La dernière vague de la pandémie de Covid-19 a de nouveau mis a nu l’état de l’infrastructure sanitaire tunisienne, et l’a placée sous la lumière crue de l’indigence, notamment à Kairouan.
C’était en 2019 sous le gouvernement de Youssef Chahed. Abderraouf Chérif, alors ministre de la Santé, déclarait que les travaux du CHU de Kairouan démarreront « en janvier 2019 avec cet investisseur dont l’argent est déjà prêt, pour être livré en 2021 » et énumérait un certain nombre d’autres infrastructures sanitaires toujours à Kairouan. Il n’en sera rien !
Quelques années plus tôt, fin novembre 2016, au cours du Forum 2020 et toujours sous Youssef Chahed, un haut responsable saoudien annonçait à Tunis « un don de 100 MUSD, dont 85 MUSD seront consacrés à la construction d’un hôpital pluridisciplinaire à Kairouan (…) ». On ne sait pour quelle raison aussi, le projet restera lettre morte, et l’argent des Saoudiens, simple promesse qui n’avait engagé que ceux qui y ont cru, ou détourné comme d’autres fonds pour combler les déficits des budgets de l’Etat.
Plus tard, en juillet 2020, la présidence de la République tunisienne annonçait le « lancement de la 2ème phase du projet de la cité médicale à Kairouan » avec un luxe de détails sur un projet qui n’avait manifestement pas encore démarré.
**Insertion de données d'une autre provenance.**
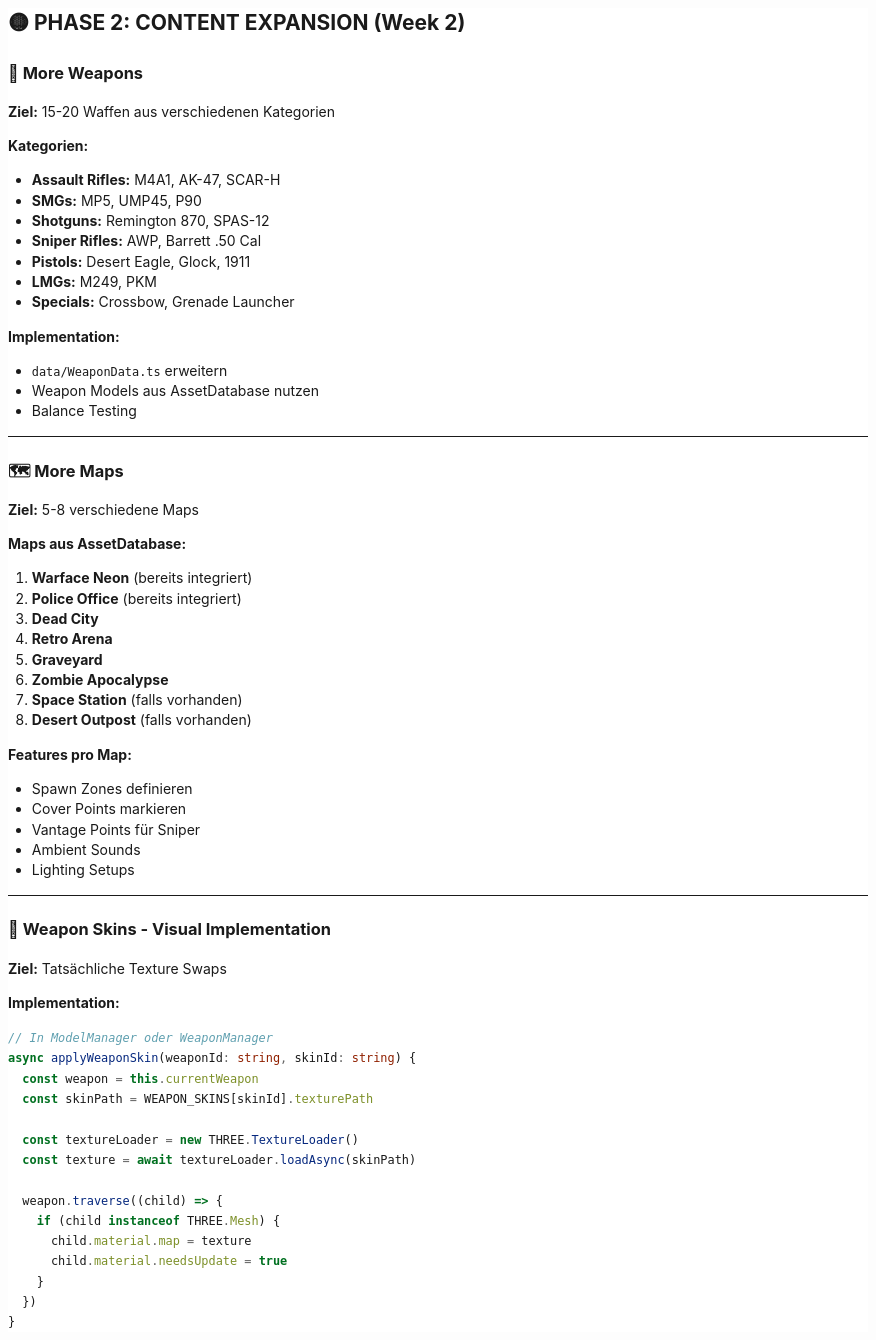 
## 🟡 PHASE 2: CONTENT EXPANSION (Week 2)

### 🔫 **More Weapons**
**Ziel:** 15-20 Waffen aus verschiedenen Kategorien

**Kategorien:**
- **Assault Rifles:** M4A1, AK-47, SCAR-H
- **SMGs:** MP5, UMP45, P90
- **Shotguns:** Remington 870, SPAS-12
- **Sniper Rifles:** AWP, Barrett .50 Cal
- **Pistols:** Desert Eagle, Glock, 1911
- **LMGs:** M249, PKM
- **Specials:** Crossbow, Grenade Launcher

**Implementation:**
- `data/WeaponData.ts` erweitern
- Weapon Models aus AssetDatabase nutzen
- Balance Testing

---

### 🗺️ **More Maps**
**Ziel:** 5-8 verschiedene Maps

**Maps aus AssetDatabase:**
1. **Warface Neon** (bereits integriert)
2. **Police Office** (bereits integriert)
3. **Dead City**
4. **Retro Arena**
5. **Graveyard**
6. **Zombie Apocalypse**
7. **Space Station** (falls vorhanden)
8. **Desert Outpost** (falls vorhanden)

**Features pro Map:**
- Spawn Zones definieren
- Cover Points markieren
- Vantage Points für Sniper
- Ambient Sounds
- Lighting Setups

---

### 🎨 **Weapon Skins - Visual Implementation**
**Ziel:** Tatsächliche Texture Swaps

**Implementation:**
```typescript
// In ModelManager oder WeaponManager
async applyWeaponSkin(weaponId: string, skinId: string) {
  const weapon = this.currentWeapon
  const skinPath = WEAPON_SKINS[skinId].texturePath
  
  const textureLoader = new THREE.TextureLoader()
  const texture = await textureLoader.loadAsync(skinPath)
  
  weapon.traverse((child) => {
    if (child instanceof THREE.Mesh) {
      child.material.map = texture
      child.material.needsUpdate = true
    }
  })
}
```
En effet, le 27 février 2021, le même chef de l’Etat se déplaçait dans la région de « Menzel Mhiri » à Kairouan, dont les images montraient un terrain encore nu de tout début d’infrastructure et sans même aucun signe de lancement de travaux, pour le même projet. Nous sommes désormais ainsi au 2ème gouvernement de l’après Chahed, sans que le projet d’un CHU à Kairouan n’arrive à voir le jour. Pourquoi ?
D’abord, parce que ce projet, s’il a été une idée tunisienne et plus précisément de l’ancien chef d’Etat Feu Béji Caïed Essebssi (BCE) qui en avait pu convaincre le souverain saoudien, n’a jamais été imaginé pour être financé par l’Etat tunisien. Ce dernier n’en avait pas les moyens. Le financement devait en effet, selon des sources sûres qui préfèrent garder l’anonymat, être un projet clé en main purement saoudien.
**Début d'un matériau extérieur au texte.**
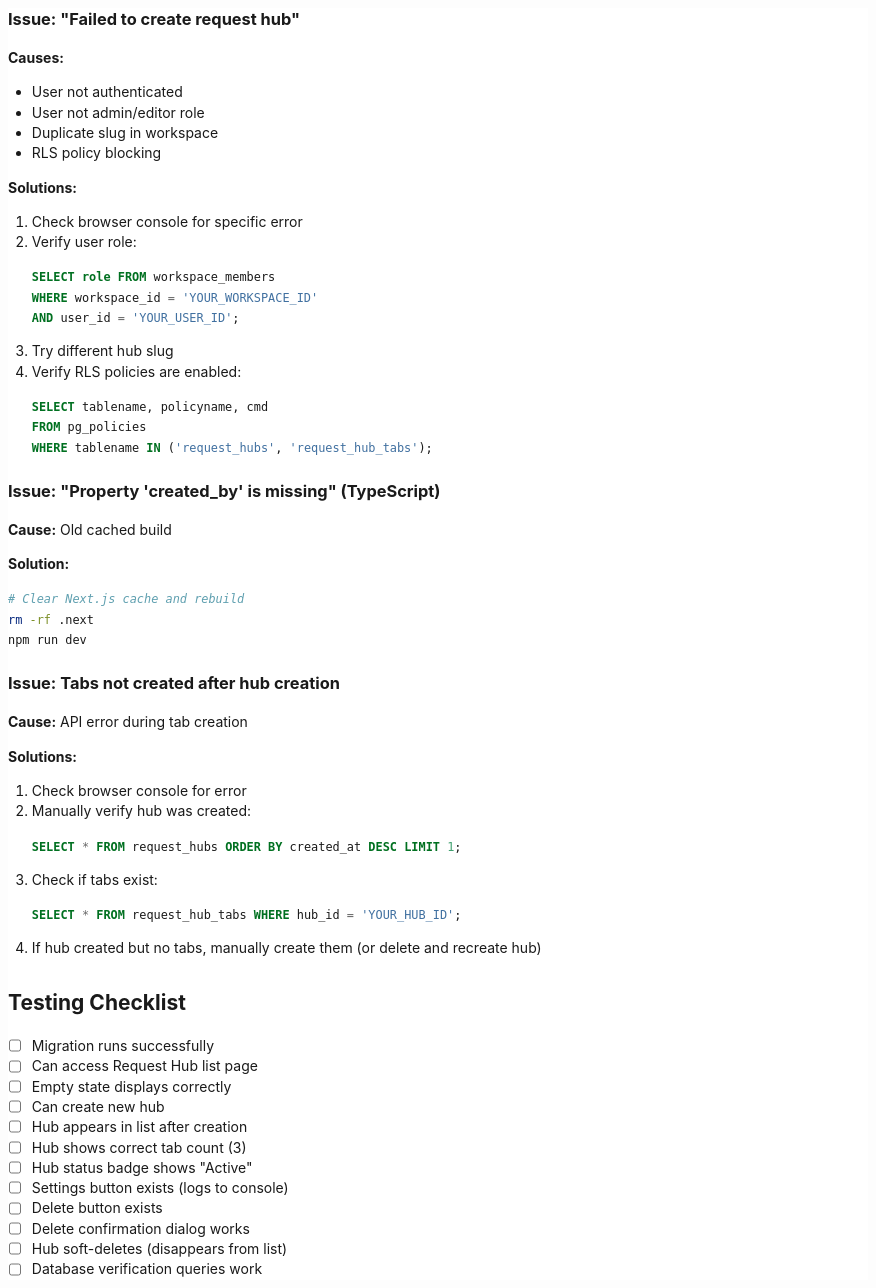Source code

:### Issue: "Failed to create request hub"
**Causes:**
- User not authenticated
- User not admin/editor role
- Duplicate slug in workspace
- RLS policy blocking

**Solutions:**
1. Check browser console for specific error
2. Verify user role:
   ```sql
   SELECT role FROM workspace_members 
   WHERE workspace_id = 'YOUR_WORKSPACE_ID' 
   AND user_id = 'YOUR_USER_ID';
   ```
3. Try different hub slug
4. Verify RLS policies are enabled:
   ```sql
   SELECT tablename, policyname, cmd 
   FROM pg_policies 
   WHERE tablename IN ('request_hubs', 'request_hub_tabs');
   ```

### Issue: "Property 'created_by' is missing" (TypeScript)
**Cause:** Old cached build

**Solution:**
```bash
# Clear Next.js cache and rebuild
rm -rf .next
npm run dev
```

### Issue: Tabs not created after hub creation
**Cause:** API error during tab creation

**Solutions:**
1. Check browser console for error
2. Manually verify hub was created:
   ```sql
   SELECT * FROM request_hubs ORDER BY created_at DESC LIMIT 1;
   ```
3. Check if tabs exist:
   ```sql
   SELECT * FROM request_hub_tabs WHERE hub_id = 'YOUR_HUB_ID';
   ```
4. If hub created but no tabs, manually create them (or delete and recreate hub)

## Testing Checklist

- [ ] Migration runs successfully
- [ ] Can access Request Hub list page
- [ ] Empty state displays correctly
- [ ] Can create new hub
- [ ] Hub appears in list after creation
- [ ] Hub shows correct tab count (3)
- [ ] Hub status badge shows "Active"
- [ ] Settings button exists (logs to console)
- [ ] Delete button exists
- [ ] Delete confirmation dialog works
- [ ] Hub soft-deletes (disappears from list)
- [ ] Database verification queries work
Les Saoudiens avaient annoncé un don de 85 MDT, mais qui devaient financer un projet, conçu et réalisé par les parties que le bailleur de fonds saoudien choisirait lui-même, et la première pierre devait en être posée à l’occasion de la visite du souverain saoudien en Tunisie pour les besoins des assises de la Ligue arabe.
Le décès de BCE, et des problèmes administratifs et fonciers, ont fini par enterrer le projet de CHU de Kairouan. Le financement saoudien devant géré directement par le bailleur de fonds, n’a ensuite pas été versé, et le projet abandonné.
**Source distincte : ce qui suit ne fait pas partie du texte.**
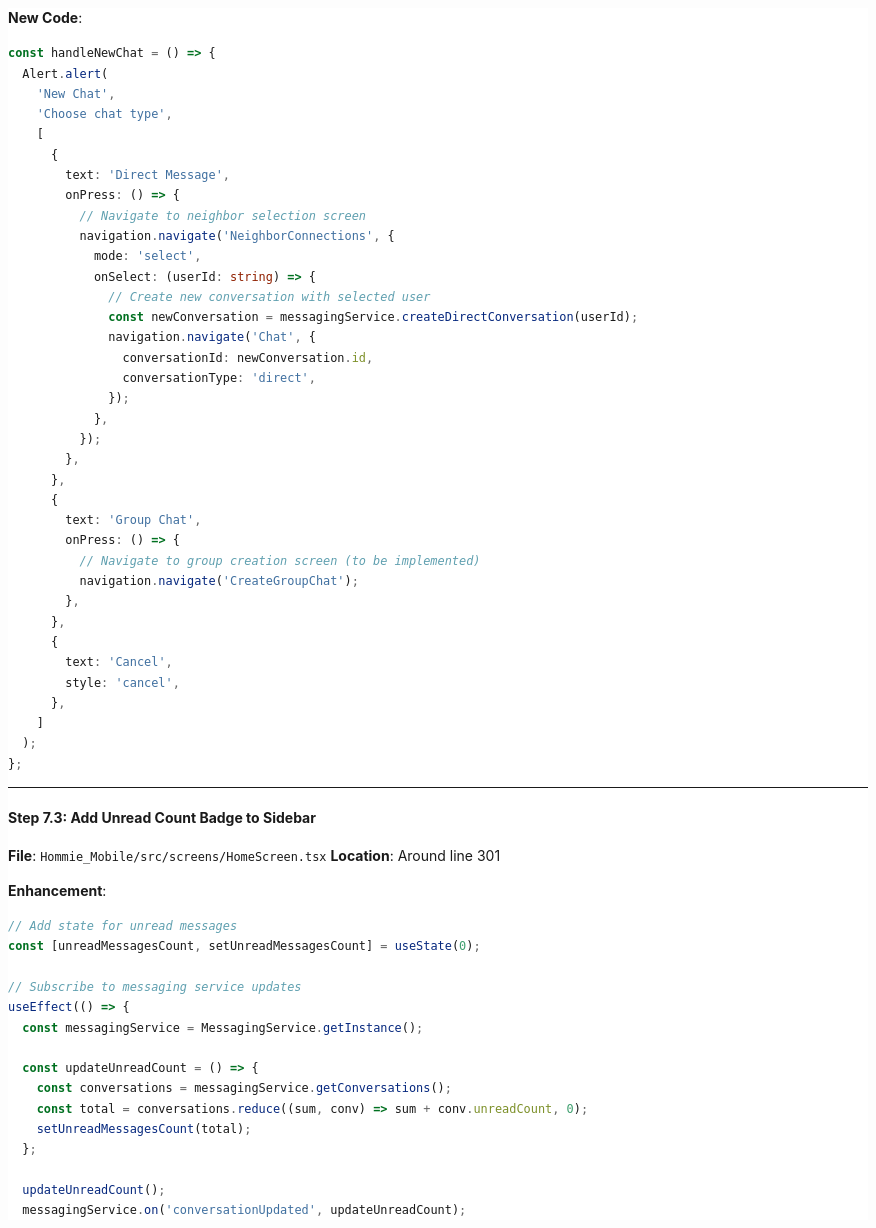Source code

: **New Code**:
```typescript
const handleNewChat = () => {
  Alert.alert(
    'New Chat',
    'Choose chat type',
    [
      {
        text: 'Direct Message',
        onPress: () => {
          // Navigate to neighbor selection screen
          navigation.navigate('NeighborConnections', {
            mode: 'select',
            onSelect: (userId: string) => {
              // Create new conversation with selected user
              const newConversation = messagingService.createDirectConversation(userId);
              navigation.navigate('Chat', {
                conversationId: newConversation.id,
                conversationType: 'direct',
              });
            },
          });
        },
      },
      {
        text: 'Group Chat',
        onPress: () => {
          // Navigate to group creation screen (to be implemented)
          navigation.navigate('CreateGroupChat');
        },
      },
      {
        text: 'Cancel',
        style: 'cancel',
      },
    ]
  );
};
```

---

#### Step 7.3: Add Unread Count Badge to Sidebar

**File**: `Hommie_Mobile/src/screens/HomeScreen.tsx`
**Location**: Around line 301

**Enhancement**:
```typescript
// Add state for unread messages
const [unreadMessagesCount, setUnreadMessagesCount] = useState(0);

// Subscribe to messaging service updates
useEffect(() => {
  const messagingService = MessagingService.getInstance();

  const updateUnreadCount = () => {
    const conversations = messagingService.getConversations();
    const total = conversations.reduce((sum, conv) => sum + conv.unreadCount, 0);
    setUnreadMessagesCount(total);
  };

  updateUnreadCount();
  messagingService.on('conversationUpdated', updateUnreadCount);

```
En second lieu, il faut noter que l’ancien projet saoudien et le nouveau mégaprojet de la cité médicale de Kais Saïed sont deux projets différents. Celui du chef de l’Etat semble être, selon nos propres informations et en l’absence de tout canal de communication avec la présidence de la République, semble être l’un des projets du ministère de la Santé pour une sorte de ville médicale dans les environs de Tunis.
Le ministère de la Santé en aurait été « dépossédé » et le projet a été remis entre les mains des militaires, avec décision du chef de l’Etat de le délocaliser à Rakkada à Kairouan, ce que notre source estime irréalisable.
Le chef de l’Etat, qui n’en a jamais révélé les moyens de financement, croyait certainement ainsi le mettre hors de tracasseries administratives. On est bientôt en juillet 2021, date à laquelle la présidence parlait du lancement d’une seconde étape, et le projet du chef de l’Etat fait son petit chemin cahin-caha, sans que l’on voie l’ombre d’un mur ou qu’on entende le bruit d’une pelleteuse.